Saved entries:
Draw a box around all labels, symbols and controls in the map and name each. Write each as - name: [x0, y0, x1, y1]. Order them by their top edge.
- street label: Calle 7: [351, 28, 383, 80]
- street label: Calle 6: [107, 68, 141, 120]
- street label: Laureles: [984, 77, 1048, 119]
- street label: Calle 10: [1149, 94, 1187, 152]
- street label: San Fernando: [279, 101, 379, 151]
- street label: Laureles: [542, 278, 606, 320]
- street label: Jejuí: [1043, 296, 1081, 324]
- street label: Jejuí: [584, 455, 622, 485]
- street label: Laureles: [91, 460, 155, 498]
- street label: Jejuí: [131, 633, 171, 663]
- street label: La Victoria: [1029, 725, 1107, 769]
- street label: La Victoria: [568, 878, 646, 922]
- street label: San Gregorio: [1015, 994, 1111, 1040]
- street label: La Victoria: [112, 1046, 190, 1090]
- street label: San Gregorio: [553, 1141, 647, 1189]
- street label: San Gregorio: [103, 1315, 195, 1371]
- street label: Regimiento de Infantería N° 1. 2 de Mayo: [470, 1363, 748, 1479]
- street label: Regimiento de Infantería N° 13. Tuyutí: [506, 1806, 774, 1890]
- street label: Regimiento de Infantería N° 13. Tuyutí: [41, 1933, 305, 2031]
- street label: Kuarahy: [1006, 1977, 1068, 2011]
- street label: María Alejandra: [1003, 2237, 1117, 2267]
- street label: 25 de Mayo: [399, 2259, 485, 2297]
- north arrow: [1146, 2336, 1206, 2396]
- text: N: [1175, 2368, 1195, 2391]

WORK TASK:
Which lines of the data above contain the string "Jejuí"? Copy each of them.

EXERCISE RESPONSE:
- street label: Jejuí: [1043, 296, 1081, 324]
- street label: Jejuí: [584, 455, 622, 485]
- street label: Jejuí: [131, 633, 171, 663]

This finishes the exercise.